Bahkan lebih kurang 6 abad sebelum kerajaan di P. Jawa berdiri, telah berdiri terlebih dahulu Kerajaan Sriwijaya (atau juga disebut Srivijaya), adalah salah satu kerajaan maritim yang kuat di pulau Sumatra dan banyak memberi pengaruh di Nusantara dengan daerah kekuasaan membentang dari Kamboja, Thailand, Semenanjung Malaya, Sumatera, Jawa, Kalimantan, dan Sulawesi.

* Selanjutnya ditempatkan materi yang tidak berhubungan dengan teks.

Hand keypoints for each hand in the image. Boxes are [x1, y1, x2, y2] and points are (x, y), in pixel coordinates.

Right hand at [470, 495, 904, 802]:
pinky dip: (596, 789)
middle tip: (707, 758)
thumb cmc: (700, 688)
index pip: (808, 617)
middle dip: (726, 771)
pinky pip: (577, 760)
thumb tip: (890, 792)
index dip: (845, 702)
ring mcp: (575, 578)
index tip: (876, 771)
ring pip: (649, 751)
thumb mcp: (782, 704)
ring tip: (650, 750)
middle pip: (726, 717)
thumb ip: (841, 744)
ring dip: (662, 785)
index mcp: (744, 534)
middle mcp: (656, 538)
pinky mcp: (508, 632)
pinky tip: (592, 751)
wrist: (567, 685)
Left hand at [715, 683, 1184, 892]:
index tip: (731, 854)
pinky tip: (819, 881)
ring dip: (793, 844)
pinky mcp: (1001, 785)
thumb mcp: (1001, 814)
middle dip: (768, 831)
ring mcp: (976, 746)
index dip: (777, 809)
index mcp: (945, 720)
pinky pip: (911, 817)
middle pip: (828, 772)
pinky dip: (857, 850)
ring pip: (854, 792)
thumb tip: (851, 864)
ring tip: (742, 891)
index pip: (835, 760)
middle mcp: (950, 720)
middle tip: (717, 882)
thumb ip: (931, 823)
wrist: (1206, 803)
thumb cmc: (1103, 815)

Bukti awal mengenai keberadaan kerajaan ini berasal dari abad ke-7; ketika seorang pendeta Tiongkok, I-tsing, menulis bahwa ia mengunjungi Sriwijaya tahun 671 dan tinggal selama 6 bulan. Selanjut prasasti yang paling tua mengenai Sriwijaya juga berada pada abad ke-7, yaitu Prasasti Kedukan Bukit di Palembang, bertarikh 682. Kemunduran pengaruh Sriwijaya terhadap daerah bawahannya mulai menyusut dikarenakan beberapa peperangan diantaranya serangan dari raja Dharmawangsa dari Jawa ditahun 990, dan tahun 1025 serangan Rajendra Coladewa dari Koromandel, selanjutnya tahun 1183 Sriwijaya dibawah kendali Raja Dharmasraya mengakui kedaulatan Kerajaan Majapahit.

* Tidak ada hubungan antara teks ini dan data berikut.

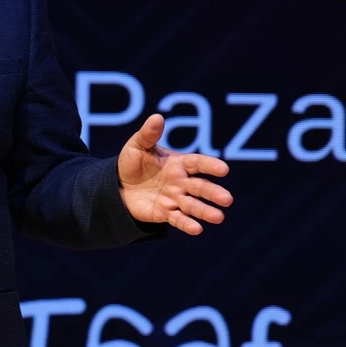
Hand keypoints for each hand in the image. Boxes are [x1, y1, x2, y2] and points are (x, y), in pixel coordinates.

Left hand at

Bersamaan dengan itu di Bumi Pasundan berdiri Kerajaan Pajajaran (Kerajaan Sunda), disebut dengan Kerajaan Pajajaran karena kerajaan ini beribukota di kota Pajajaran atau Pakuan Pajajaran (Bogor) di Jawa Barat. Kata Pakuan sendiri berasal dari kata Pakuwuan yang berarti kota. Pada masa lalu, di Asia Tenggara ada kebiasaan menyebut nama kerajaan dengan nama ibu kotanya. Beberapa catatan menyebutkan bahwa kerajaan ini didirikan tahun 923 M oleh Sri Jayabhupati, seperti yang disebutkan dalam prasasti Sanghyang Tapak.

Dari tahun 923 M hingga kini, tentu saja seluruh individu yang bersemayam di “Negeri Rayuan Pulau Kelapa” ini, tiada pernah melewatkan makna sebuah nasionalisme, yaitu sebuah sikap mental yang selalu berorientasi kepada rasa ingin menciptakan dan mempertahankan kedaulatan negara (dalam bahasa Inggris "nation") yang pernah ada di Bumi Nusantara dengan mewujudkan satu konsep identitas bersama untuk Bangsa Indonesia ( setelah Proklamasi 17 Agustus 1945). Dengan mencermati dinamika nasionalisme tersebut pada rentang waktu tersebut, kita dapat menyimpulkan bahwa nasionalisme lahir bersama dengan budaya yang membentuk suatu struktur masyarakat Indonesia.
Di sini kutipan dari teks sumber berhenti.